## EXCERPT
[Start of Attachment]

|Genre||Novel (197 pp.)|
|Keywords||Abandonment, Abortion, Acculturation, Adolescence, Adoption, AIDS, Caregivers, Catastrophe, Childbirth, Children, Communication, Cross-Cultural Issues, Death and Dying, Developing Countries, Empathy, Epidemics, Family Relationships, Grief, Human Worth, Illness and the Family, Incest, Infectious Disease, Infertility, Loneliness, Love, Medical Education, Mourning, Poverty, Power Relations, Rape, Scapegoating, Sexual Abuse, Society, Spirituality, Suffering, Survival, Women's Health|
As much about the abusive treatment of women, and the clash of traditional and contemporary mores as it is about the HIV/AIDS pandemic, this beautifully crafted novel tells the story of a nineteen-year-old Mosa (for mosadi--woman) who has already lost two brothers to AIDS. The reader is caught up in the mega-deaths and non-mention of the dreaded acronym, AIDS, as the story unfolds. At their brother’s gravesite Mosa’s one remaining living brother is halted as he shovels in the final loads of earth: "All around him were fresh graves . . . He looked at the not fresh, fresh graves, and noted the dates of birth. Young people who had died prematurely . . . He had known about their long illnesses, their deaths and their funerals." (p. 20)
The author is the first (and only) female judge of the High Court of Botswana and a human rights activist. She is internationally renowned for bringing about the Dow Case, which challenged Botswana nationality laws; she argued successfully for revisions allowing women to pass their nationality on to their children.

[End of Attachment]

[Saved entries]

[Start of Attachment]

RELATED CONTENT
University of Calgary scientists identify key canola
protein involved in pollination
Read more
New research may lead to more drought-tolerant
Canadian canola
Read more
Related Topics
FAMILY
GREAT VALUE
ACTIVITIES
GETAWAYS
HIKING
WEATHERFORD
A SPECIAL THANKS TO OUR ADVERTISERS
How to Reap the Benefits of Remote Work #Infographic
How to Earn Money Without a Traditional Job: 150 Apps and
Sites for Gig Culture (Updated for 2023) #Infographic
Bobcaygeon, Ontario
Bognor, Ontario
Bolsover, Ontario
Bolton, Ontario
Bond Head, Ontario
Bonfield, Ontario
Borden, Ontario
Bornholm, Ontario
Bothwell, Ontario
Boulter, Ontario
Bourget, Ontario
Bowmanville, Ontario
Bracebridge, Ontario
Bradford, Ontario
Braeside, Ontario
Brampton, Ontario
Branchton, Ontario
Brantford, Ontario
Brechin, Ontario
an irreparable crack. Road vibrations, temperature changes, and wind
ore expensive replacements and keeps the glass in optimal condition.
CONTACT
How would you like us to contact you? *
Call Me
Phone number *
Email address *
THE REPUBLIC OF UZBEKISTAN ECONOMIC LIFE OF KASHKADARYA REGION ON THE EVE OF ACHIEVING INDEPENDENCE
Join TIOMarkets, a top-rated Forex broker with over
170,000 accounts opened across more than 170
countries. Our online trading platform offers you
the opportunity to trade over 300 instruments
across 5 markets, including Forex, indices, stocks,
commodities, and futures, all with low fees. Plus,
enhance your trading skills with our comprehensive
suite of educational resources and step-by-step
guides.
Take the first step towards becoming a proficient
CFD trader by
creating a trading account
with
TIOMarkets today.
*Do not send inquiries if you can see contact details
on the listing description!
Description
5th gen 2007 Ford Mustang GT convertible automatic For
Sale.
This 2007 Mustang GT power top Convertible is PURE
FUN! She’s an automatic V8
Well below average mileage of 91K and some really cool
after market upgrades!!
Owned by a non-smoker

[End of Attachment]

## REQUIRED ACTION
Please reproduce the whole book review above, word for word.

## RESULT
|Genre||Novel (197 pp.)|
|Keywords||Abandonment, Abortion, Acculturation, Adolescence, Adoption, AIDS, Caregivers, Catastrophe, Childbirth, Children, Communication, Cross-Cultural Issues, Death and Dying, Developing Countries, Empathy, Epidemics, Family Relationships, Grief, Human Worth, Illness and the Family, Incest, Infectious Disease, Infertility, Loneliness, Love, Medical Education, Mourning, Poverty, Power Relations, Rape, Scapegoating, Sexual Abuse, Society, Spirituality, Suffering, Survival, Women's Health|
As much about the abusive treatment of women, and the clash of traditional and contemporary mores as it is about the HIV/AIDS pandemic, this beautifully crafted novel tells the story of a nineteen-year-old Mosa (for mosadi--woman) who has already lost two brothers to AIDS. The reader is caught up in the mega-deaths and non-mention of the dreaded acronym, AIDS, as the story unfolds. At their brother’s gravesite Mosa’s one remaining living brother is halted as he shovels in the final loads of earth: "All around him were fresh graves . . . He looked at the not fresh, fresh graves, and noted the dates of birth. Young people who had died prematurely . . . He had known about their long illnesses, their deaths and their funerals." (p. 20)
The author is the first (and only) female judge of the High Court of Botswana and a human rights activist. She is internationally renowned for bringing about the Dow Case, which challenged Botswana nationality laws; she argued successfully for revisions allowing women to pass their nationality on to their children.